Consumers have no choice other than to retrench. Home prices are likely to fall for the nation as a whole in 2008, the first such occurrence since 1933. And access to home equity credit lines and mortgage refinancing — the means by which consumers have borrowed against their homes — is likely to be impaired by the aftershocks of the subprime crisis.

Consumers will have to resort to spending and saving the old-fashioned way, relying on income rather than assets even as mounting layoffs will make income growth increasingly sluggish.

For the rest of the world, this will come as a rude awakening. America’s recession is likely to shift from homebuilding activity, its least global sector, to consumer demand, its most global.

There is hope that young consumers from rapidly growing developing economies can fill the void left by weakness in American consumers. Don’t count on it. American consumers spent close to $9.5 trillion over the last year. Chinese consumers spent around $1 trillion and Indians spent $650 billion. It is almost mathematically impossible for China and India to offset a pullback in American consumption.
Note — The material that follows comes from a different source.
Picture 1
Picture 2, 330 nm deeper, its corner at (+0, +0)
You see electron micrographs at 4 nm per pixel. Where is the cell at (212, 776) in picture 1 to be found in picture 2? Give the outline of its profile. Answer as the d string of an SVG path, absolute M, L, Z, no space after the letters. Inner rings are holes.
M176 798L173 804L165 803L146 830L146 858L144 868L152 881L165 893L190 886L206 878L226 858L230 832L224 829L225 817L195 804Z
America’s central bank has mismanaged the biggest risk of our times. Ever since the equity bubble began forming in the late 1990s, the Federal Reserve has been ignoring, if not condoning, excesses in asset markets. That negligence has allowed the United States to lurch from bubble to bubble.

Fixated on the narrow “core inflation” rate, which excludes the necessities of food and energy, the Fed has ignored new and powerful linkages that have developed between economic activity and increasingly risky financial markets.

Over time, America’s bubbles have gotten bigger, as have the segments of the real economy they have infected. The Fed needs to rethink its reckless, bubble-prone policy. Once the current crisis subsides, the economy will require the tight money of higher interest rates — the only hope America has for breaking the lethal chain of endless asset bubbles.